- London England

Information
- Established: 1955
- Closed: 1981

= Woodberry Down School =

Secondary school in north London, 1955–1981

Woodberry Down Comprehensive School was a secondary school located off the Seven Sisters Road in the Manor House area of North London. The now defunct school verges on three London boroughs: Hackney, Haringey and Islington. The school was opened in 1955, and closed in 1981 when it was amalgamated with Clissold School and renamed Stoke Newington School. The new school was founded in 1982 in the building of the former Clissold School.

A mixed school, the pupils were divided into four houses: Keller (Yellow), Curie (Blue), Einstein (Red) and Scott (Green). During the school's first term in 1955 the pupils were tasked to choose the names of the four houses. Many suggestions were put forward by pupils and staff and eventually it was decided to draw up a list of men and women who, by their lives and work, epitomised the school motto, 'Fellowship is Life', and after a campaign, to have an election of four candidates. From 17 international figures Scott of the Antarctic, Albert Einstein, Helen Keller and Marie Curie were selected and gave their names to the four school houses.

The school motto 'Fellowship is Life' was taken from a quote by early Socialist, designer and poet William Morris: "Fellowship is heaven, and lack of fellowship is hell; fellowship is life, and lack of fellowship is death; and the deeds that ye do upon the earth, it is for fellowship's sake that ye do them."

The School badge was specially designed to represent the area the school was located: the Red Griffin was the Stoke Newington Borough Arms, the Green Trees symbolised the Seven Sisters, and the Blue Water symbolised the reservoirs on whose banks the school was built.

==History==
In its earliest days it was regarded as a model school, and a contemporary newspaper article even advocated that Princess Anne attend the new comprehensive, to see its state-of-the-art teaching at first hand. The founding headmistress was Mrs H R Chetwynd, and her deputy was Mr Jack Hackett.

Through most of the 1970s the headmaster of Woodberry Down School was Michael Marland, who was appointed a CBE in 1977 for services to education. He was one of the leading educational pioneers of the second half of the twentieth century, making a significant contribution to inner-city education. Marland left the school on its merger to focus on creating a new school, North Westminster Community School.

The school was renowned for sporting achievements, especially rugby, and its alumni have included former professional footballer Marcus Gayle. Many other former pupils have gone on to a diverse range of careers. Theo Paphitis of television series Dragon's Den also attended, while the band Bad Manners were formed at the school in 1976. They commemorated the 1981 closure of the school on the back sleeve of their Gosh It's... Bad Manners album, which reached number 18 in the UK Albums Chart that year.

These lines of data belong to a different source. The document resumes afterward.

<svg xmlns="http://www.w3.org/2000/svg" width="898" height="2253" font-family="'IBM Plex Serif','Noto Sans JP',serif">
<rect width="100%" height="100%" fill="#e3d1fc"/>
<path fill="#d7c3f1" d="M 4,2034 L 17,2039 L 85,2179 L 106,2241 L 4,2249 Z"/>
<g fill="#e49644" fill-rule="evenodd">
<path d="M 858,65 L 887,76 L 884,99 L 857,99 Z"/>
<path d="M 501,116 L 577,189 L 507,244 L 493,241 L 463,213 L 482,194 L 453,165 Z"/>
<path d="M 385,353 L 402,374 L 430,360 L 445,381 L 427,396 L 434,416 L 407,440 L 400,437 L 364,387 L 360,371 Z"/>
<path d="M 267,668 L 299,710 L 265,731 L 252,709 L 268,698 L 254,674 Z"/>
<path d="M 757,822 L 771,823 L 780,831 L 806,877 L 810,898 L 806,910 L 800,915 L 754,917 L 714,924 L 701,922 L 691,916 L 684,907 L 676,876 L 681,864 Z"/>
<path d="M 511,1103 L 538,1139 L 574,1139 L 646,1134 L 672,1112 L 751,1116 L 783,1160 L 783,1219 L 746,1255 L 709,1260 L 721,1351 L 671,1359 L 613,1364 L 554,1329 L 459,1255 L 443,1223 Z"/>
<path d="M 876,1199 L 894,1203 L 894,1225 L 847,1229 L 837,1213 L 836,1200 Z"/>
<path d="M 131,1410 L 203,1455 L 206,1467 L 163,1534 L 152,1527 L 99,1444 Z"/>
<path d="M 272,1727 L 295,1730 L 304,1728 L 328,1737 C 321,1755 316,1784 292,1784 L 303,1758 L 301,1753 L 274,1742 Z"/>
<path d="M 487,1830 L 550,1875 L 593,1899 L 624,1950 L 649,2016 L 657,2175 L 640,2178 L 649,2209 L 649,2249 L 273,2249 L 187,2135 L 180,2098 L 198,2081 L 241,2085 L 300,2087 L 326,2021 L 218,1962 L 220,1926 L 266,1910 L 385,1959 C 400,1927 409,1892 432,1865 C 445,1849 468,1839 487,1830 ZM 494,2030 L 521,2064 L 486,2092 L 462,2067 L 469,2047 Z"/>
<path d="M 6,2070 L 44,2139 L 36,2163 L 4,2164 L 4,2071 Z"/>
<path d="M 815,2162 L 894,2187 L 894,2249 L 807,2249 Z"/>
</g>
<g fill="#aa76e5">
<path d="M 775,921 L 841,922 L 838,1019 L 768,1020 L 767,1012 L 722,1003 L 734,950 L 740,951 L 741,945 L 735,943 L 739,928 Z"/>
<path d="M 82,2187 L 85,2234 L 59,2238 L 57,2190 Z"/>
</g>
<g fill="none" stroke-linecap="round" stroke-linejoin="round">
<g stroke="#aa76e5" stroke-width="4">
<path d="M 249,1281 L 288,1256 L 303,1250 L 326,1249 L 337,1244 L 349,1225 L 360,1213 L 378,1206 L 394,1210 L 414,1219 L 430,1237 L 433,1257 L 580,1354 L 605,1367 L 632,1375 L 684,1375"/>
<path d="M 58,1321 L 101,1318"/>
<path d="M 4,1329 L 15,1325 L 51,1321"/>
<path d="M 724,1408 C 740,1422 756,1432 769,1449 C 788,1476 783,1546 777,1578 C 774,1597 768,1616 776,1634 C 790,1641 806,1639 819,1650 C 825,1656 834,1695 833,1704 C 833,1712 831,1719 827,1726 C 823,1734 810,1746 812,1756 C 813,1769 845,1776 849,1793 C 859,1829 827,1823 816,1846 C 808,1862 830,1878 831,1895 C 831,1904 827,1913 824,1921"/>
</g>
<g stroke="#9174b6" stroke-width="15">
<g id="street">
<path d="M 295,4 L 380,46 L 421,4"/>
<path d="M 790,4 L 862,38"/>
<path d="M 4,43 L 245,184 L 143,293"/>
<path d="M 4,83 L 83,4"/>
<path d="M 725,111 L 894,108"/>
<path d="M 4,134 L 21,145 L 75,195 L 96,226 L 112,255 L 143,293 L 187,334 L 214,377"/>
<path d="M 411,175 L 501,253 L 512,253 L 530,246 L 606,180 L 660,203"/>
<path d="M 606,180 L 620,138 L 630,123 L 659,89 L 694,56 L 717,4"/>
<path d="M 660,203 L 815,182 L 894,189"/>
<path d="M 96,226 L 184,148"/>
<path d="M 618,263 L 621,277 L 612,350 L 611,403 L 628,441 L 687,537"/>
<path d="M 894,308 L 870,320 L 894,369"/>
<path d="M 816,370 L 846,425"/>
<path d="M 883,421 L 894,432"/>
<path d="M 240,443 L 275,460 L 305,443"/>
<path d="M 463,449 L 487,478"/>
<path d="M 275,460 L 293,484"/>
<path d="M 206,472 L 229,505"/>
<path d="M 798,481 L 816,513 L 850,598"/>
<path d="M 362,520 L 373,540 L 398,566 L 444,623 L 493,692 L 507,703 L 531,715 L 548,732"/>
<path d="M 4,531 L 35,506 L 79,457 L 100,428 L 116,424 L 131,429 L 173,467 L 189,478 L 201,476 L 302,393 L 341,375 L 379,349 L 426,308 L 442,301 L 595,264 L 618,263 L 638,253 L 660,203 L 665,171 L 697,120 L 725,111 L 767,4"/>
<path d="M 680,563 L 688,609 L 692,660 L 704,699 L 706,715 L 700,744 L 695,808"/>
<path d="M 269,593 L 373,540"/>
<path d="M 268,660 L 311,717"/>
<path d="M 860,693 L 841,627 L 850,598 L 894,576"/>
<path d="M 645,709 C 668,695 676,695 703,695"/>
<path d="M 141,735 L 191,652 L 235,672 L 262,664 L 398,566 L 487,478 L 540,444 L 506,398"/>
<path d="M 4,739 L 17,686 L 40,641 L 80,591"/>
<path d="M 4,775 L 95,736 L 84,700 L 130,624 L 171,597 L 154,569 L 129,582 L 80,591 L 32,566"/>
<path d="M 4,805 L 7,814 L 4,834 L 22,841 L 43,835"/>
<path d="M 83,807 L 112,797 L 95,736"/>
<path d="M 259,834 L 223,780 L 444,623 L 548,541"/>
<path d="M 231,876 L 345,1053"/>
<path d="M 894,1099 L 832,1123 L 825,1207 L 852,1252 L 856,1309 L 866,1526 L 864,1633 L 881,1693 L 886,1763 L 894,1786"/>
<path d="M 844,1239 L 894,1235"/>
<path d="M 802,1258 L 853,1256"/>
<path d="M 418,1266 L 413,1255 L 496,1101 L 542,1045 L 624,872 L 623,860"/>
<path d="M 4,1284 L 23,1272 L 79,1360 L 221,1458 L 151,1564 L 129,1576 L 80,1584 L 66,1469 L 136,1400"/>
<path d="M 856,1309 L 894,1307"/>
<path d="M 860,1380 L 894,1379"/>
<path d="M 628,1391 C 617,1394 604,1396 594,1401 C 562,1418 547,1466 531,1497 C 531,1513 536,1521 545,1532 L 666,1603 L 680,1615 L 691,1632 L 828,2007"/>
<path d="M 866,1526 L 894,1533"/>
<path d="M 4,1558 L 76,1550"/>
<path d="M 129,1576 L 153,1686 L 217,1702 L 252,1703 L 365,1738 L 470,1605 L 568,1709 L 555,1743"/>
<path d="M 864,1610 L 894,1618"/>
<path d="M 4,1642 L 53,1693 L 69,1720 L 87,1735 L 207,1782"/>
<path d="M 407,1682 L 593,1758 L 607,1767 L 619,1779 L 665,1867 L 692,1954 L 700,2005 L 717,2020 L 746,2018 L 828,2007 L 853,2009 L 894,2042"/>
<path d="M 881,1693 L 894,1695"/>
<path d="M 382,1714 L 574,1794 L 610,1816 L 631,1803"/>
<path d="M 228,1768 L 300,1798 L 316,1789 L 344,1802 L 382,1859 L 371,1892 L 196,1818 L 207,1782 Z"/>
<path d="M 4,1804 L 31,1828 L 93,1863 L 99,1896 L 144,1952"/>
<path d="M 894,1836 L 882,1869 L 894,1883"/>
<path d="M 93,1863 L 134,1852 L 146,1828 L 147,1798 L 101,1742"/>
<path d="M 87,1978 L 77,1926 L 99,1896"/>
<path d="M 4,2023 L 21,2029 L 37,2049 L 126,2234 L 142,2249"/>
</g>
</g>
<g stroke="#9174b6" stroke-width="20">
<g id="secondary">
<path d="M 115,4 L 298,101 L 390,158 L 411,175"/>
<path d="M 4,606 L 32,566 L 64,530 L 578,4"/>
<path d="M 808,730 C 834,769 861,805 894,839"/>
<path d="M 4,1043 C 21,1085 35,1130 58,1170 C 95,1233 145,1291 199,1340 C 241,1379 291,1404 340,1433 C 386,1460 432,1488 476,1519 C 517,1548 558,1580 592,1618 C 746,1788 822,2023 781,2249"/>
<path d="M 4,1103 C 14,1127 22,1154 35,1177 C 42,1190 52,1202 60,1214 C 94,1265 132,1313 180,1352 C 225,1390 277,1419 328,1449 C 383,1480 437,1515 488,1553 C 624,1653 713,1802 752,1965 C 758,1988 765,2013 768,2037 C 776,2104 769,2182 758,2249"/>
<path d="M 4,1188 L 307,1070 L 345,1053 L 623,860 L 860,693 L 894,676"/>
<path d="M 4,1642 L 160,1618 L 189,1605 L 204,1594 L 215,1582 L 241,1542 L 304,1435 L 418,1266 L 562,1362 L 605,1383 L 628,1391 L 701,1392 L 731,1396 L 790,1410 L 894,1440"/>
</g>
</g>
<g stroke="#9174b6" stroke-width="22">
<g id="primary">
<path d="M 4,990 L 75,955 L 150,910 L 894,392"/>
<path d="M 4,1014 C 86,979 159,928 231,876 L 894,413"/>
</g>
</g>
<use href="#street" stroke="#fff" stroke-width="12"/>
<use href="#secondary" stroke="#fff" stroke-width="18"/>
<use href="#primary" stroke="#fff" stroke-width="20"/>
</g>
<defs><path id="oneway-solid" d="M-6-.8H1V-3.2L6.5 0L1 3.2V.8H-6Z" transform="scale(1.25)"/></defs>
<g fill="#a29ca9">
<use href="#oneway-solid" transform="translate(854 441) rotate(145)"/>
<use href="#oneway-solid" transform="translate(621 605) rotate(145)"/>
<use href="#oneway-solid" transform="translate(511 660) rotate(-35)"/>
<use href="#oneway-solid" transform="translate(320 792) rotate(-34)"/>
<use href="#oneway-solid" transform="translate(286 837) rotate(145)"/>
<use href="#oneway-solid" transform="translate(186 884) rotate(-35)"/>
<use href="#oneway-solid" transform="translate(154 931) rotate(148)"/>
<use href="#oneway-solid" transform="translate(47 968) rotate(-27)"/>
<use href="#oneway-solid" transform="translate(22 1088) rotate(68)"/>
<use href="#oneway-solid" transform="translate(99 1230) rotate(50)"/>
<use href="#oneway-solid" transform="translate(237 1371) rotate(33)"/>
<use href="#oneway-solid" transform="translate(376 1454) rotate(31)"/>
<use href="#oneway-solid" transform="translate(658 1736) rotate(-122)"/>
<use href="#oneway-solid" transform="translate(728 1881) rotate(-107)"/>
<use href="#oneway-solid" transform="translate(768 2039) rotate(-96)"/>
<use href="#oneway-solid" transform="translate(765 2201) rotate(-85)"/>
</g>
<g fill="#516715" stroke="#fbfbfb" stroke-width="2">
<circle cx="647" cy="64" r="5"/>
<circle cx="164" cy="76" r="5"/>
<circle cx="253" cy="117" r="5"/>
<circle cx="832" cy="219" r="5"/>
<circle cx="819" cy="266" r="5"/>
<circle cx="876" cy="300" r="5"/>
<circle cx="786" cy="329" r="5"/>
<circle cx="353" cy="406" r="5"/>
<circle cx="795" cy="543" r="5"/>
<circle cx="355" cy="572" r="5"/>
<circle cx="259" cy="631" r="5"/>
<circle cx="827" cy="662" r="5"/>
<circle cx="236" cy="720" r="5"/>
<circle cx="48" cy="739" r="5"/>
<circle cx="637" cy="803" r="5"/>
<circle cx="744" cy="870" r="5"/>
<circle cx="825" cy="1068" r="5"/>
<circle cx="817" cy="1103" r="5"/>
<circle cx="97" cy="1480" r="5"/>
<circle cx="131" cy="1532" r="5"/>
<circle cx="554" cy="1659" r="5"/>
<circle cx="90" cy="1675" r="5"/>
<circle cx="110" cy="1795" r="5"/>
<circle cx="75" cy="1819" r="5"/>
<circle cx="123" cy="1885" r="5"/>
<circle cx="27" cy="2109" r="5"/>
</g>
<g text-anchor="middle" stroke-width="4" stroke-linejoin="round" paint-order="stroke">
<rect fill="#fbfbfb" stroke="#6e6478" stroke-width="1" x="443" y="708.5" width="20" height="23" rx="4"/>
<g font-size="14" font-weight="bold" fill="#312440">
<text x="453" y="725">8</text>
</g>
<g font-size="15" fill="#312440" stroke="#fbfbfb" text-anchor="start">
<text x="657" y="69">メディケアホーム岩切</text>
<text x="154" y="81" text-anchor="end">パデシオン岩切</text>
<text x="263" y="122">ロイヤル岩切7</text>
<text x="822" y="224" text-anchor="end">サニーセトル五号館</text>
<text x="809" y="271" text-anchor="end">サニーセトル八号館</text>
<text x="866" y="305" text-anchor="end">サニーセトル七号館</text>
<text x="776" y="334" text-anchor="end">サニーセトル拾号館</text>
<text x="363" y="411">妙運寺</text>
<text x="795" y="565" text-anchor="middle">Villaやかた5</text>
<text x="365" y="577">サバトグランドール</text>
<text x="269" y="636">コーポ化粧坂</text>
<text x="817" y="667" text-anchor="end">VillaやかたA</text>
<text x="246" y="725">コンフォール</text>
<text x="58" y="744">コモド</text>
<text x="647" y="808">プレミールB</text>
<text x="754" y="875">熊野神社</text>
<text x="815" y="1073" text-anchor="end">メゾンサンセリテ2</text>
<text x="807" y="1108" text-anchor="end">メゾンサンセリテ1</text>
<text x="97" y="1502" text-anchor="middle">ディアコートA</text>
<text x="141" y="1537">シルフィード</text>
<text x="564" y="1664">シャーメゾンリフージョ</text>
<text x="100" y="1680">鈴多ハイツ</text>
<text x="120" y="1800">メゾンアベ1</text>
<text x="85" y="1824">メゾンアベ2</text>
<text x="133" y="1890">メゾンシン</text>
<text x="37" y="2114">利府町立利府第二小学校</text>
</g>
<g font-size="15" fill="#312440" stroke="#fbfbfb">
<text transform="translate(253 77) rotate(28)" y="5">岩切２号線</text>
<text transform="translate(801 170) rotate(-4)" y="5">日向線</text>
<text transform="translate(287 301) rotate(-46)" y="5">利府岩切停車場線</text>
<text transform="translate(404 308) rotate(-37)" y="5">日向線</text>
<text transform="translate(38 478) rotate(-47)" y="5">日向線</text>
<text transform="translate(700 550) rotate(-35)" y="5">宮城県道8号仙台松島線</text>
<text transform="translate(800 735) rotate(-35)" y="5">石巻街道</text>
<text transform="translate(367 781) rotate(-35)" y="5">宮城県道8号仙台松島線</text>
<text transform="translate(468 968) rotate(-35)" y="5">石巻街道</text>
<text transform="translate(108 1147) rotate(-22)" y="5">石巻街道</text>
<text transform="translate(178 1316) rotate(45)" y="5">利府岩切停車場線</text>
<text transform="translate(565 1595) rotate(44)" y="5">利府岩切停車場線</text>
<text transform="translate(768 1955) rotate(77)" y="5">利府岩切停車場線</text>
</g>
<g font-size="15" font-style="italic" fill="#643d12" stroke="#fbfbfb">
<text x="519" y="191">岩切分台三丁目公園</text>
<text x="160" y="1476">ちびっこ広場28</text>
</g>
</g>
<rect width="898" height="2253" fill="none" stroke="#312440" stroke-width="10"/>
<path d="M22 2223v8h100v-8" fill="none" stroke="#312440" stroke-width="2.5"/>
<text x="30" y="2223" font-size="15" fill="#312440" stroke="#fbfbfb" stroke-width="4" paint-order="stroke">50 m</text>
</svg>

The school celebrated a Jubilee Reunion on the 2 September 2006. The school building has now been largely demolished and new flats are to be built on the site.

== Collections ==
The Institute of Education, University College London holds the personal archive of Michael Marland, the Headteacher of Woodberry Down School between 1971 - 1979. The archive was donated to the Institute by Marland's family in 2011, following his death in 2008. The collection contains papers relating to his time at Woodberry Down, biographical information, and material relating to his policy work and arts advocacy.

==Notable alumni==

- Toyin Agbetu - social rights activist
- Douglas Trendle (Buster Bloodvessel) – Bad Manners
- Alan Sayag - Bad Manners
- Louis Cook - Bad Manners
- David Farren - Bad Manners
- Brian Tuitt - Bad Manners
- Paul Hyman - Bad Manners
- Marcus Gayle - former professional footballer
- Nick Page - guitarist, composer and producer
- Theo Paphitis - business executive
- Ray Cane - songwriter with Honeybus, under his real name Raymond Byart
- Norman Hart - 1st Duke of Edinburgh Silver then Gold Award Winner 1958/60
- Marcus Adam - 200 and 4 x 100m relay sprinter, who represented Great Britain as both a sprinter and a bobsled Derby. He won the gold medal in the 200 metres at the 1990 Commonwealth Games, and also won gold and silver medals respectively in the 4 x 100 metres relay at the 1990 Commonwealth Games and 1990 European Championships. He is also a member of the team which holds the British record in the 4 x 200 metres relay.
- Bunny Sterling - British Middleweight Boxing Champion, the first Black Commonwealth British Champion
- David Lewis J.P. - Mayor of Milton Keynes 1996-7
- Edward (Terry) Allen - Leader of Tendring District Council 1999-2007, Mayor of Frinton-on-Sea 2007-2009
- Michael Freeman - Fellow of Regent's Park College, University of Oxford
- Ben Frow – television executive, Director of Programmes at Channel 5, formerly holding senior programming and commissioning roles across the UK broadcasting industry, including at Channel 4.